Another observation I’ve made during analysis is that benign scripts are frequently standalone, in that they are completely self-contained and can run without parameters or dependencies, malicious ones regularly are a small piece of a larger puzzle. Having a smaller piece of the puzzle will frequently mean less potential behaviors or context that we can profile.
Figure 6. Download Cradle Script that just retrieves additional content
To that end, nothing is off-limits, no matter how big or small when trying to build the behaviors, and having the corpus of samples with known verdicts allows us to test theories on how potential behaviors will affect scoring. Additionally, when function-based behaviors alone fail, I can still influence scoring by using contextual (“Invoke-DLLInjection”) keywords or meta-data, such as character frequency analysis, as their own type of behavior.
I also need to consider implied behaviors. As discussed previously, PowerShell is an amazingly flexible language with thousands of methods to obfuscate code or otherwise hide behaviors. In a previous blog I wrote, I showed that the “EncodedCommand” parameter alone has easily over 100,000 variations so, for example, if I can clearly see a malicious URL in the content of a script, but can’t identify how it’s downloading a payload from the URL, I may still try to infer that the script has a yet unknown downloading behavior. These inferred behaviors are a great source for further hunting and profiling because you can find new techniques and scripts designed to otherwise fly under the radar.
Likewise, profiling scripts in this way is a great way to familiarize yourself with malicious tradecraft and how it evolves over time. I highly recommend anyone who ends up using the tool I’m releasing to add your own behaviors as you discover new methodologies for profiling. You don’t know what you don’t know so treat this as an exercise in exploration and learning.

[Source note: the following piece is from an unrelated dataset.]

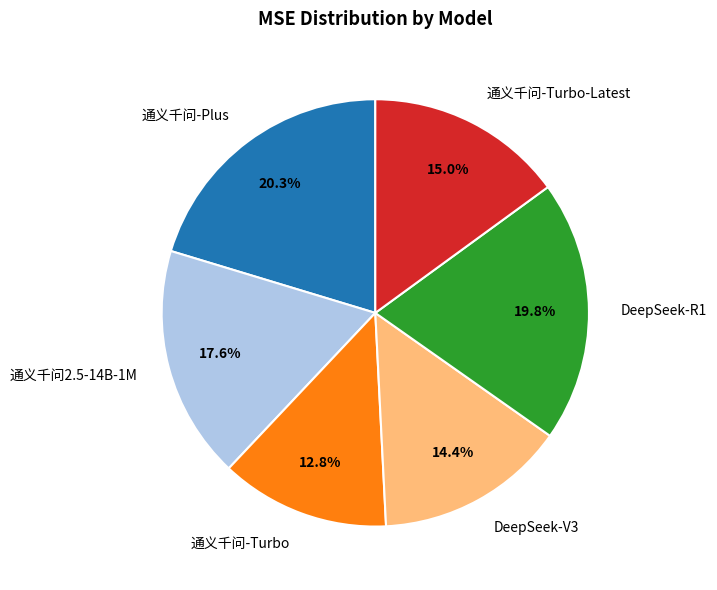

Which slice is the largest?

通义千问-Plus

To conclude the first blog of the series, I’ll do a brief recap of some of the concepts and ideas presented above.
PowerShell is an extremely rich and verbose scripting language but its impressive flexibility is also a curse. Behaviors in PowerShell then are not limited to a singular or simple function call and we’ll need to be equally flexible in trying to identify them. As such, to profile behaviors we’ll need to de-obfuscate, unravel, and normalize content in such a way that we can apply similar concepts and lessons learned from dynamic analysis to static analysis.

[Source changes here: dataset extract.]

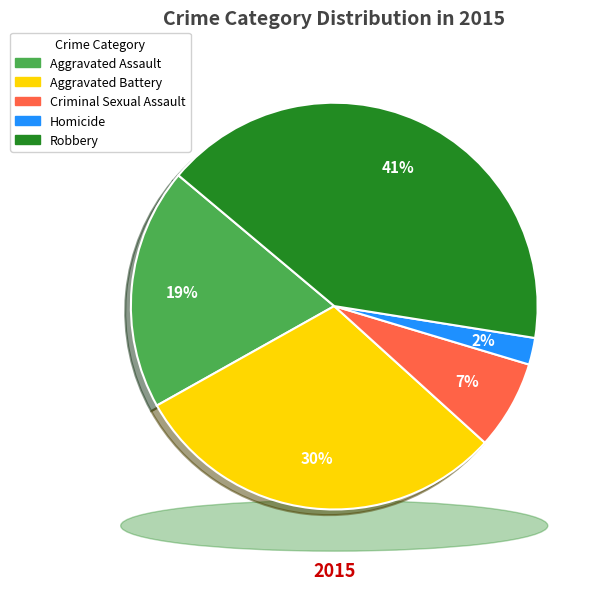

What is the smallest slice in the pie chart?

Homicide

Likewise when approaching behavioral profiling of PowerShell scripts statically, we want to consider how to determine the intent of behaviors from contextual cues and weighted scoring. The overall goal here is to assess risk and to successfully do that, having a ground truth to base the scoring against is absolutely critical.
In the next blog, I’ll dive in from a more technical perspective and begin looking at common obfuscation techniques and methods for hiding data within PowerShell that we can reverse. Additionally, I’ll start covering the behaviors I observed and how they affect the overall scoring for the script I am releasing.